- **SOURCE PASSAGE**:
# Rough cut hickory?



## steelcity73 (Mar 16, 2009)

I'm a newbie to the site, I'm located in Evansville, IN and recently I was visiting a friend who just built a house. In it he had custom Hickory cabinets and they were amazing, I also saw some at the local Lowe's, I was trying to find a supplier to purchase some rough cut hickory so I can build my own kitchen cabinets. I'm not sure on the total board feet I need, but the only store in town that could help me was Woodcraft, and I know I'd probably be paying top dollar. I don't mind driving to pick up the wood I have two 16' trailers one enclosed and one flat so I have the capacity to get the wood. I was looking for some suggestions on possible suppliers in my area(southern Indiana). I also was curious if there were different types of hickory and grades. I've cut down a lot of hickory as a kid with dad for the fireplace, but at the time didn't dream of possibly having my cabinets made of it. Any and all suggestions are greatly appreciated.

Thanks,
Brian Csukas


----------



## CharlieM1958 (Nov 7, 2006)

Did you try Maley & Wertz Lumber there in Evansville? I found them listed as a supplier of hickory when I Googled.


----------



## steelcity73 (Mar 16, 2009)

Yeah I'm pretty sure I called them, I've been trying to do this for the last year or so, I think they told me they could only deal in bulk quantities. I'll call them again to check, I know I can get it from Woodcraft, I have a DeWalt planer a decent craftsman table saw so I can mill the wood to what I need. I've found various places but they all appear to be out west and the two I found require a 200 board ft minimum. Thanks for the suggestion, I talked to my friend and his contractor had some local amish makers. Guess I'll keep looking.

Zuk


----------



## sbryan55 (Dec 8, 2007)

One suggestion I would have is to try Woodfinder.com. This may help find a supplier in your area.

Another is to check Craigslist.com. There is a section for materials and tools, if you are interested. I have seen some good deals on hardwood lumber in my area.

Ebay is another source. There are individual boards as well as large lots listed there.

You might also want to check Woodmizer.com and see if anyone in your area has a Woodmizer and has milled some lumber for sale. Or check for sawmills in your area and see if any have hickory for sale.

These are better options than buying it retail from places like Woodcraft.


----------



## marcb (May 5, 2008)

It's tough to find the local sawyers, the don't really advertise and rely on word of mouth, keep asking around. You'll find someone with a small saw mill and a barn full of lumber.


----------



## steelcity73 (Mar 16, 2009)

Thanks guys I'll check out those suggestions, and just keep on looking.


----------



## papadan (Mar 6, 2009)

Zuk, check out Wall Lumber, http://www.walllumber.com/premier.asp I have been buying from them for several years and they always supply top of the line lumber and thier prices are resonable.

Dataset entries
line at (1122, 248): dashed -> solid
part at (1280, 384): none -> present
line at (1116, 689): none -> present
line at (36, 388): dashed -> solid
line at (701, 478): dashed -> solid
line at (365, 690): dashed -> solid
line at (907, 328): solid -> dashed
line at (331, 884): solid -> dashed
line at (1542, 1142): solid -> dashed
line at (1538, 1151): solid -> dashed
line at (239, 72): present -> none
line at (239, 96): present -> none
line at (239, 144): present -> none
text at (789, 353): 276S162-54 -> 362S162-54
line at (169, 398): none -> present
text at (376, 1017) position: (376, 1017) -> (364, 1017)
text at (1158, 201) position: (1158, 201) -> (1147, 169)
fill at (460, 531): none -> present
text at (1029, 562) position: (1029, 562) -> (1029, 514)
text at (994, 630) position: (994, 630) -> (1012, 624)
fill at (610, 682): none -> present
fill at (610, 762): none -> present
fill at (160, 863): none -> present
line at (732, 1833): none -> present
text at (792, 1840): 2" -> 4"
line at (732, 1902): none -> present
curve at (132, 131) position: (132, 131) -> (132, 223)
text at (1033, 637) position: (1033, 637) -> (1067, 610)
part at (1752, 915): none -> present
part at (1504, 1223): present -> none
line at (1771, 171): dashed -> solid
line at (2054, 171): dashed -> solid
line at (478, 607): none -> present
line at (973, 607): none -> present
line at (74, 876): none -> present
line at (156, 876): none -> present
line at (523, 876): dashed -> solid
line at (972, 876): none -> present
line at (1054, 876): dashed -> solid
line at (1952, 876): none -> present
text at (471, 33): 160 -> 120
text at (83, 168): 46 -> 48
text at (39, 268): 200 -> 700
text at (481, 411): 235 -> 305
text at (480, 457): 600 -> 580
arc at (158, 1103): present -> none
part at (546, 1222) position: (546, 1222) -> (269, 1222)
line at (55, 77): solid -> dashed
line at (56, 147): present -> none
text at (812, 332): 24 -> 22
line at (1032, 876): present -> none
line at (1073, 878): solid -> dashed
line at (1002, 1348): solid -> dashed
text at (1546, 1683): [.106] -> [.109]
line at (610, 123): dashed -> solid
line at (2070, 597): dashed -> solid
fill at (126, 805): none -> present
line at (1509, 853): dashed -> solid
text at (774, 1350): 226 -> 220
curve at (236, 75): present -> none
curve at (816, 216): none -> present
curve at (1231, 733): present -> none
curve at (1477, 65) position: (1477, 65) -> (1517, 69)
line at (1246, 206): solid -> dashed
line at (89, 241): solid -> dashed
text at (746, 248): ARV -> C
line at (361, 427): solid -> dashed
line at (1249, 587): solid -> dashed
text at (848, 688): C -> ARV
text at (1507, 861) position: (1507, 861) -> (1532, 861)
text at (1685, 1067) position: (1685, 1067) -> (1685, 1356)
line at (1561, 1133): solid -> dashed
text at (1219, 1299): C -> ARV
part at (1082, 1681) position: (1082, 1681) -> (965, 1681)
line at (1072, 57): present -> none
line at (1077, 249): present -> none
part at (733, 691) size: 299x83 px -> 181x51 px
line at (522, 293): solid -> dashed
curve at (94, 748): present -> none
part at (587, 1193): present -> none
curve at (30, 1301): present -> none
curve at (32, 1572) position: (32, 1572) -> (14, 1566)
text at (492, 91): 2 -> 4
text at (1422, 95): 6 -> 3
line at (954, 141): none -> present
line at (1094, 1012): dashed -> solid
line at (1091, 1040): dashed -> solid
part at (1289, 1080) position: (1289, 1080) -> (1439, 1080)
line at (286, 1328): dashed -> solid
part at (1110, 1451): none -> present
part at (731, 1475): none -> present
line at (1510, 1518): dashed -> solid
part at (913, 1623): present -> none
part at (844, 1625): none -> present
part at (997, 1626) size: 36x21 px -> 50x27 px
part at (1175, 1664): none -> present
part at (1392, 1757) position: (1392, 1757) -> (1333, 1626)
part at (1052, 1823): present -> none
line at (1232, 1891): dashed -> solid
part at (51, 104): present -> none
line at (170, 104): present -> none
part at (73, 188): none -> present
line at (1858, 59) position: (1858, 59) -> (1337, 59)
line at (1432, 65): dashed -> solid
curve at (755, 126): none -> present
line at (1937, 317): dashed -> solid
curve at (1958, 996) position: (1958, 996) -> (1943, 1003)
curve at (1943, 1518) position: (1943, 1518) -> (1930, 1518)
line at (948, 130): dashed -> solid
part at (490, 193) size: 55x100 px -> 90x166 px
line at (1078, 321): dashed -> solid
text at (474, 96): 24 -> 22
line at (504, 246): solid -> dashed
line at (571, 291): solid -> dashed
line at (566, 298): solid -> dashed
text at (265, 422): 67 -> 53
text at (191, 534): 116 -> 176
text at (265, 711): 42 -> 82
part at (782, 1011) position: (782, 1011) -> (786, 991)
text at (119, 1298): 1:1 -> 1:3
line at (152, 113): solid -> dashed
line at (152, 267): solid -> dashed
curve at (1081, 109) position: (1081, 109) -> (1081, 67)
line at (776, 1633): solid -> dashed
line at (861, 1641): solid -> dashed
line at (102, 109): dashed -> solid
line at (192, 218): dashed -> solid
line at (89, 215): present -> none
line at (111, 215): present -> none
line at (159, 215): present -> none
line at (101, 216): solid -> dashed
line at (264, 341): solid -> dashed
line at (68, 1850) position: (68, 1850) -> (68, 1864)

- **STATED TASK A**: According to the hickory thread, what minimum did the two out-west suppliers require?
- **STATED TASK B**: Say whether each statement agrees with the hickory thread: (i) the person starting the thread has two 16' trailers; (ii) sbryan55 recommends buying the wood retail from Woodcraft; (iii) papadan has bought from Wall Lumber for several years.

- **WORKED SOLUTION A**: A 200 board ft minimum.

- **WORKED SOLUTION B**:
(i) Yes: "I have two 16' trailers one enclosed and one flat"
(ii) No: "These are better options than buying it retail from places like Woodcraft."
(iii) Yes: "I have been buying from them for several years"